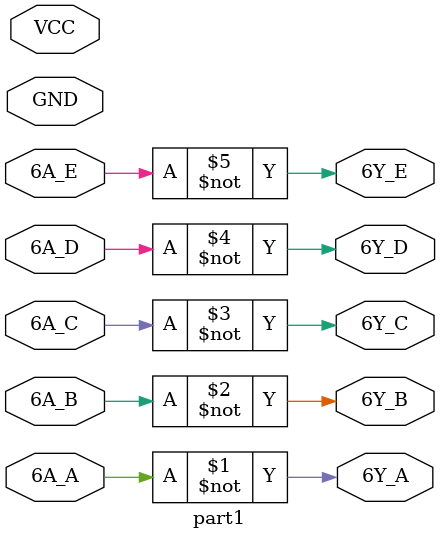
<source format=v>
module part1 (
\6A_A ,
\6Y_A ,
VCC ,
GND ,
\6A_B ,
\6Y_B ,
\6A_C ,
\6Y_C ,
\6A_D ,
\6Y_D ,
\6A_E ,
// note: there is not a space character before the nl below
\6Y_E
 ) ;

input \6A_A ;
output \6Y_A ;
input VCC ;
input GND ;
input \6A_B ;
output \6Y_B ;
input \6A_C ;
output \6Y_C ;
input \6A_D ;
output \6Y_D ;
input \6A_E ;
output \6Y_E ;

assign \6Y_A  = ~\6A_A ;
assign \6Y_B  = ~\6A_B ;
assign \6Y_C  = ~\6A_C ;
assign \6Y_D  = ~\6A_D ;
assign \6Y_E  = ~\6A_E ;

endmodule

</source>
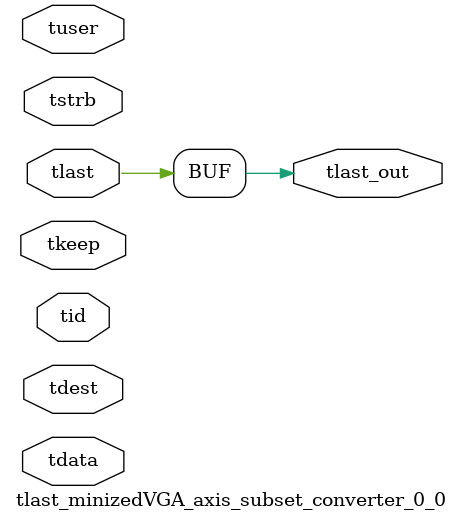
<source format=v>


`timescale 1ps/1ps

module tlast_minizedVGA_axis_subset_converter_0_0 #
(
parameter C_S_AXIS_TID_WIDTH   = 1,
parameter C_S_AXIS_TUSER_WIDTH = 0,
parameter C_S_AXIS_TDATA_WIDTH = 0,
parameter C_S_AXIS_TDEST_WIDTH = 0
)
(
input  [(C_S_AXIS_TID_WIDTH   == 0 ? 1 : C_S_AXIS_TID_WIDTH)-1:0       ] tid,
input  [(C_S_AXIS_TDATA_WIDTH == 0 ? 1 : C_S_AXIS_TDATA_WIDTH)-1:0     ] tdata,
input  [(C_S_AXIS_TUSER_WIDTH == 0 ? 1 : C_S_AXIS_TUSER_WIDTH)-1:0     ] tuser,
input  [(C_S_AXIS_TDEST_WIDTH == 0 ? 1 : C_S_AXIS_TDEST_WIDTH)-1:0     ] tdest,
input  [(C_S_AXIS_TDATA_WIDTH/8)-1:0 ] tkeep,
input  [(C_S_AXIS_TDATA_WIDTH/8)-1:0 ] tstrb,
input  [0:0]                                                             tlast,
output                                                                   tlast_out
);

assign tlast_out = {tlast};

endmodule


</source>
:::::
▸ WHAT THE EXERCISE ASKS: Would you please filter the lines above and copy every one that includes "output"?

▸ ANSWER BOX:
output \6Y_A ;
output \6Y_B ;
output \6Y_C ;
output \6Y_D ;
output \6Y_E ;
output                                                                   tlast_out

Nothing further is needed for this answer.